Immersing Yourself In The Italian Language 

I believe that anyone can learn Italian and languages of a similar complexity but just being surrounded by the languages all the time for at least 3 months. The problems are that we will always gravitate to our native languages. When I first arrived in Sardinia, I was serious about learning Italian, I even changed the preset language on my phone and laptop to Italian, and began only to listen to Italian music. But the issue was that I would stay with people from other countries and we would always revert to speaking English. I think this can really prevent you from fully absorbing a new language. 

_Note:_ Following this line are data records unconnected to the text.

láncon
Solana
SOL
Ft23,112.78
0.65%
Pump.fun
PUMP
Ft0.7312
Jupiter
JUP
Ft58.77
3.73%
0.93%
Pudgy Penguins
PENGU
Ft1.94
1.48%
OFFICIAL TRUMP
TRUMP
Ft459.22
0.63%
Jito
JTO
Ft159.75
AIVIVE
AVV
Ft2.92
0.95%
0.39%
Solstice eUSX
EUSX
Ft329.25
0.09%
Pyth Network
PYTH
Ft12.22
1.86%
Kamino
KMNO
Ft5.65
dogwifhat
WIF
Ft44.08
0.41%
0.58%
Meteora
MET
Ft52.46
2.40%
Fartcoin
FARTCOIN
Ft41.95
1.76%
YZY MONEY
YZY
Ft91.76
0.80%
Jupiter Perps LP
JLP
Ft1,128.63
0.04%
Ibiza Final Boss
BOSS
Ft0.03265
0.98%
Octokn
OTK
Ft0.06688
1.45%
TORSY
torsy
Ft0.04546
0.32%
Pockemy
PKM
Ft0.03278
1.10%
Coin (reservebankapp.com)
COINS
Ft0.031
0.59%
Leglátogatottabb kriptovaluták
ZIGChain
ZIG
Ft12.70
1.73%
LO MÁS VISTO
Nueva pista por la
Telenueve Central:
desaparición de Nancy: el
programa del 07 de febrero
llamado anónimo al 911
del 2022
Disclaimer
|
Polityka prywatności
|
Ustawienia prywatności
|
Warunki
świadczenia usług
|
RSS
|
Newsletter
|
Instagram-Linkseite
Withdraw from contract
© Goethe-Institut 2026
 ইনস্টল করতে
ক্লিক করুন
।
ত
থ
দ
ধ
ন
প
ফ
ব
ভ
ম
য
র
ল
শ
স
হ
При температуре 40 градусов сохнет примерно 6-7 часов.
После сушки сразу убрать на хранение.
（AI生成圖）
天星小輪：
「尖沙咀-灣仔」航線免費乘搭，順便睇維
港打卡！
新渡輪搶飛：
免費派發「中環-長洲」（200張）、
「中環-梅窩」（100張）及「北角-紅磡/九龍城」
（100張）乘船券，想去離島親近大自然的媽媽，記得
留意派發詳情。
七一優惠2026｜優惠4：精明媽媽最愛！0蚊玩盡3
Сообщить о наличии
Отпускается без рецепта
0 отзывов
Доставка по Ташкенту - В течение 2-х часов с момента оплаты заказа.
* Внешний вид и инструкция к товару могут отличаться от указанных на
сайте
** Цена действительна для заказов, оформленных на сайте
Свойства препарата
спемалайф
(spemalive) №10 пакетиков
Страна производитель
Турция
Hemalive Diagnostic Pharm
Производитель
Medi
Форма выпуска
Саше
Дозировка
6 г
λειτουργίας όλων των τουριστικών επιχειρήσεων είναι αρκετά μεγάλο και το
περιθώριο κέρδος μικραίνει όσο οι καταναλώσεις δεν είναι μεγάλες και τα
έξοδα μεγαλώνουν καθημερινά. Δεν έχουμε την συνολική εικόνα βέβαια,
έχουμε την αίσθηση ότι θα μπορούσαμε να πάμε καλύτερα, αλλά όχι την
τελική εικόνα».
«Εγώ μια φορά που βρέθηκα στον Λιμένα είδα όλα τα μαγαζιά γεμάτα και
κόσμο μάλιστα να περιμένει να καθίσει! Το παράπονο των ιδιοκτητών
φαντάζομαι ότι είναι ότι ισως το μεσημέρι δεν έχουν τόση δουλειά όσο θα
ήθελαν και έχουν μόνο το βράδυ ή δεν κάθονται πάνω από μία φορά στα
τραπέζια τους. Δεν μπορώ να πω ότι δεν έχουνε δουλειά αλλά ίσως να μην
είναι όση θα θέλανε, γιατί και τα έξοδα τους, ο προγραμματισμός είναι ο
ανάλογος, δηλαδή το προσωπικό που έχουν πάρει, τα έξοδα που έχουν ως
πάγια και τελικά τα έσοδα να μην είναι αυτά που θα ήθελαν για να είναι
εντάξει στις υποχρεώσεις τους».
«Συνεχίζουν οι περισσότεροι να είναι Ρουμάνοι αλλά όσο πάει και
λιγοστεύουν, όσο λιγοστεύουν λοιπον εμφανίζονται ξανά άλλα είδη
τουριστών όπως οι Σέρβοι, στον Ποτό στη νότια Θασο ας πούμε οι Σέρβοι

For most of us who will be learning a language may be for an hour a day, outside of Italy then it could take years to begin to speak Italian comfortably. There is no better way to learn a language than total immersion, especially in a place that demands you speak the local language to get anything done, places where no-one can translate for you, and you have to slowly figure it out if you want to order food or find directions.

Can I Learn Italian With Duolingo?

If you only intend on learning a few phrases then Duolingo is a good free option, and it only requires a little bit of time each day, to learn some Italian, but I don’t believe it will give you the skills need to hold a conversation in Italian, but it may give you enough to get by on your holiday.

Translating Italian Lyrics To Learn The Language

A good way of learning Italian is through music, especially by translating lyrics from songs you enjoy. One of my favourite Italian artists and favourite artists, in general, is Franco Battiato, I find his pronunciations really clear, and this has been a good way of learning Italian, and also grasping the deeper meanings in songs. I remember listening to a popular Italian artist Mamood, I didn’t understand that his music is actually quite profound until I looked into the lyrics, and translated them to English. I normally translate using a dictionary, but for more complex phrases than I recommend using DeepL which is more precise than Google Translate. It’s important to break the lyrics down, slowly translating couplings of words, then you can see how a sentences meaning can change by every new word.

Don’t forget to sing along as well. This practice of translating Italian song, will have you repeating same song for ages, singing along will create an emotional connection and really make the Italian lyrics more memorable, you’ll even find parts of lyrics that you can add into conversations.